*** Opening Extracted data ***
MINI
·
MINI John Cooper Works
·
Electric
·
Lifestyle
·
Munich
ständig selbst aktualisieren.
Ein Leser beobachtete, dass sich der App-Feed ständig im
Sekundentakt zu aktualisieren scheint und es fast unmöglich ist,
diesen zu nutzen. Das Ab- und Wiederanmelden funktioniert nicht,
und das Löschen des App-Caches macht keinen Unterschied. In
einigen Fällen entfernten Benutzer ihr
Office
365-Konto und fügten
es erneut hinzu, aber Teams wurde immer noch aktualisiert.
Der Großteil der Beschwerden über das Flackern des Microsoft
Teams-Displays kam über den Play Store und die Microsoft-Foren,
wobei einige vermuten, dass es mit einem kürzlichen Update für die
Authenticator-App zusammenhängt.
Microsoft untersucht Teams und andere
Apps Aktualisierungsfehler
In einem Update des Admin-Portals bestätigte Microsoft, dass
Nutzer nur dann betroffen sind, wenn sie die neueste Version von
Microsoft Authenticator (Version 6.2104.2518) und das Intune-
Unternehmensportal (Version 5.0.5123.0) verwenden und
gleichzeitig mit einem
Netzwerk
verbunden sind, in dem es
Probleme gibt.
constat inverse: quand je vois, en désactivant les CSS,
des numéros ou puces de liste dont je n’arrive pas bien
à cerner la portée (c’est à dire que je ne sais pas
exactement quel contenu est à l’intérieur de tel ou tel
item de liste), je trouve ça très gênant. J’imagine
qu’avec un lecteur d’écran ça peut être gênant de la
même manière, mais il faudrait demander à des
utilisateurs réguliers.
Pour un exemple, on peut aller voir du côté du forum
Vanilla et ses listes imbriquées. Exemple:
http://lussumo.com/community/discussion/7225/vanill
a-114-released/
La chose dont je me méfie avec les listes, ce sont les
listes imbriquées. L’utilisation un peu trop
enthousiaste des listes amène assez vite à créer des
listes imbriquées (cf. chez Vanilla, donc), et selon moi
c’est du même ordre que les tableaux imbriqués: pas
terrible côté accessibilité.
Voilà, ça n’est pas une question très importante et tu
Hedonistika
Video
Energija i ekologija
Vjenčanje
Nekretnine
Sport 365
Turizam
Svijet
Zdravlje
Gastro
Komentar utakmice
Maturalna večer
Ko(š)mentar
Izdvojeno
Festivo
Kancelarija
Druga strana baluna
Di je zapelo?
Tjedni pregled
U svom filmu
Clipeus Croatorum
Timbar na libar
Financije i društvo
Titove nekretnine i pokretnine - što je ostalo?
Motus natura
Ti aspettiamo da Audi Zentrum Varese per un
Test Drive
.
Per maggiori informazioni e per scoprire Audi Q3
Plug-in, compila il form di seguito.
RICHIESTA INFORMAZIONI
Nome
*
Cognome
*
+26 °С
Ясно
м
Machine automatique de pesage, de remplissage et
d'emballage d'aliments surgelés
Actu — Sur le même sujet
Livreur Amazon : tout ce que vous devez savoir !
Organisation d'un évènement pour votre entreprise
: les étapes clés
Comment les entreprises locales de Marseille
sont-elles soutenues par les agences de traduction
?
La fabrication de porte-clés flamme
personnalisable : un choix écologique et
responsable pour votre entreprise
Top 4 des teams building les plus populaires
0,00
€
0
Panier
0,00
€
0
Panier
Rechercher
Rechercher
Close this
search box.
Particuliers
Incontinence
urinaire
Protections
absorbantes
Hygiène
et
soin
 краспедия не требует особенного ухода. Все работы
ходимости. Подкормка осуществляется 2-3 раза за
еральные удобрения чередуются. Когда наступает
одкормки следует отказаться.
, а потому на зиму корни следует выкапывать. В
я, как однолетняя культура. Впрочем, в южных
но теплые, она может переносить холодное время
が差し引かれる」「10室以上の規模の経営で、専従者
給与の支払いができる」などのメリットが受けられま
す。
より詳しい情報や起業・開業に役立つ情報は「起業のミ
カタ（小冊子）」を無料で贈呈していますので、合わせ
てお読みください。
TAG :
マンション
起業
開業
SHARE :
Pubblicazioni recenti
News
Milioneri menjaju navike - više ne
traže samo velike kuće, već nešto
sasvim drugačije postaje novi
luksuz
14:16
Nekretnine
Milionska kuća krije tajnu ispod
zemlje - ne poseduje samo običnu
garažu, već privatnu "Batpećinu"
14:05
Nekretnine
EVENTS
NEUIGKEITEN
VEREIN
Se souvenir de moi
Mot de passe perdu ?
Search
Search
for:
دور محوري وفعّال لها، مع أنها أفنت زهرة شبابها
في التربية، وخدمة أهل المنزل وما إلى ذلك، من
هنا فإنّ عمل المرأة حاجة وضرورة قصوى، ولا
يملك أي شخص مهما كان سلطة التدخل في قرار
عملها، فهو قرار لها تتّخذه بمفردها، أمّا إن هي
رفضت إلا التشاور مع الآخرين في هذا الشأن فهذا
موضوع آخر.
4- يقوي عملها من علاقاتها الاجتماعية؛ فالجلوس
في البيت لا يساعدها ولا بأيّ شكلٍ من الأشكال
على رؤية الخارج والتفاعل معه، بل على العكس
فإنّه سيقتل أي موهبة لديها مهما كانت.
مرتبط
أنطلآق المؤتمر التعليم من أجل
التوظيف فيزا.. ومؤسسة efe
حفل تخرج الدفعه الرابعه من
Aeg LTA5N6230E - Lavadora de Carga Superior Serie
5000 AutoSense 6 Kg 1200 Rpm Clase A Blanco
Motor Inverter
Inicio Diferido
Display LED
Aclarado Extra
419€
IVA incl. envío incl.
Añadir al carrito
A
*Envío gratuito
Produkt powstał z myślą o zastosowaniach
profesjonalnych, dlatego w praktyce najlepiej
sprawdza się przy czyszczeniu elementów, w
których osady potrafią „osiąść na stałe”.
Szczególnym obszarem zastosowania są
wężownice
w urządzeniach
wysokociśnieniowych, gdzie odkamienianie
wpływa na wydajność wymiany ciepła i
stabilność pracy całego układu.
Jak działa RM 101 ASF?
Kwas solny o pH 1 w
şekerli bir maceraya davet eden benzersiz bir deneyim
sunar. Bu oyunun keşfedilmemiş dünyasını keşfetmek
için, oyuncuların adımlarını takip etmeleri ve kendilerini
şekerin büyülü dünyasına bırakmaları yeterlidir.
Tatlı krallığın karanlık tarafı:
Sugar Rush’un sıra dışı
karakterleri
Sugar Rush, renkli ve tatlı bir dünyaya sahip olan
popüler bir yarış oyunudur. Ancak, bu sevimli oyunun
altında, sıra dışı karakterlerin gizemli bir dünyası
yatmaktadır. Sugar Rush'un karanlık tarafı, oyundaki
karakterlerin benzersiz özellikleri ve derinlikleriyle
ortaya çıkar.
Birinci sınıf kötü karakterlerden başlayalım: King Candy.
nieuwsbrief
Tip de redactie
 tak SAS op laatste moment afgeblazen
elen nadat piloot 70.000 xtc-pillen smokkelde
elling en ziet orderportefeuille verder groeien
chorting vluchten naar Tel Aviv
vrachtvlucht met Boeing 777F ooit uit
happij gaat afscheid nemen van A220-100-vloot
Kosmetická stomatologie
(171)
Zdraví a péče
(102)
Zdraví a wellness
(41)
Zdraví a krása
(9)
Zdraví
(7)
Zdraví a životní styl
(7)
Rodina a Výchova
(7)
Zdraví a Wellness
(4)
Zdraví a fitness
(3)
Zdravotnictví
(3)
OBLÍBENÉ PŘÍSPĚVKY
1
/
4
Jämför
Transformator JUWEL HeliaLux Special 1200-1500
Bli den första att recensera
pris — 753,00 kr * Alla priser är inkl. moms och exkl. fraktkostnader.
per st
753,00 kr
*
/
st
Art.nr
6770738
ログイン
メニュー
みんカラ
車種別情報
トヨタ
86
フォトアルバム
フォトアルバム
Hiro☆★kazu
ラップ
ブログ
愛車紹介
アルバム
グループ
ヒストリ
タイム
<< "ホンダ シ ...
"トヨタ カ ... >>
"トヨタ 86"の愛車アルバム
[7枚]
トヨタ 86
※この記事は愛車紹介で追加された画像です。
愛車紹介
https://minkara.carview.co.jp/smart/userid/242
*** Closing Extracted data ***
- Work task: Arrange the records as a two-column Markdown table, Row for a running number and Line for the text of each line, leaving out any blank lines. Begin at the first line of the records and stop after the line that contains "enthousiaste des listes".

- Answer to the problem:
| Row | Line |
|---|---|
| 1 | MINI |
| 2 | · |
| 3 | MINI John Cooper Works |
| 4 | · |
| 5 | Electric |
| 6 | · |
| 7 | Lifestyle |
| 8 | · |
| 9 | Munich |
| 10 | ständig selbst aktualisieren. |
| 11 | Ein Leser beobachtete, dass sich der App-Feed ständig im |
| 12 | Sekundentakt zu aktualisieren scheint und es fast unmöglich ist, |
| 13 | diesen zu nutzen. Das Ab- und Wiederanmelden funktioniert nicht, |
| 14 | und das Löschen des App-Caches macht keinen Unterschied. In |
| 15 | einigen Fällen entfernten Benutzer ihr |
| 16 | Office |
| 17 | 365-Konto und fügten |
| 18 | es erneut hinzu, aber Teams wurde immer noch aktualisiert. |
| 19 | Der Großteil der Beschwerden über das Flackern des Microsoft |
| 20 | Teams-Displays kam über den Play Store und die Microsoft-Foren, |
| 21 | wobei einige vermuten, dass es mit einem kürzlichen Update für die |
| 22 | Authenticator-App zusammenhängt. |
| 23 | Microsoft untersucht Teams und andere |
| 24 | Apps Aktualisierungsfehler |
| 25 | In einem Update des Admin-Portals bestätigte Microsoft, dass |
| 26 | Nutzer nur dann betroffen sind, wenn sie die neueste Version von |
| 27 | Microsoft Authenticator (Version 6.2104.2518) und das Intune- |
| 28 | Unternehmensportal (Version 5.0.5123.0) verwenden und |
| 29 | gleichzeitig mit einem |
| 30 | Netzwerk |
| 31 | verbunden sind, in dem es |
| 32 | Probleme gibt. |
| 33 | constat inverse: quand je vois, en désactivant les CSS, |
| 34 | des numéros ou puces de liste dont je n’arrive pas bien |
| 35 | à cerner la portée (c’est à dire que je ne sais pas |
| 36 | exactement quel contenu est à l’intérieur de tel ou tel |
| 37 | item de liste), je trouve ça très gênant. J’imagine |
| 38 | qu’avec un lecteur d’écran ça peut être gênant de la |
| 39 | même manière, mais il faudrait demander à des |
| 40 | utilisateurs réguliers. |
| 41 | Pour un exemple, on peut aller voir du côté du forum |
| 42 | Vanilla et ses listes imbriquées. Exemple: |
| 43 | http://lussumo.com/community/discussion/7225/vanill |
| 44 | a-114-released/ |
| 45 | La chose dont je me méfie avec les listes, ce sont les |
| 46 | listes imbriquées. L’utilisation un peu trop |
| 47 | enthousiaste des listes amène assez vite à créer des |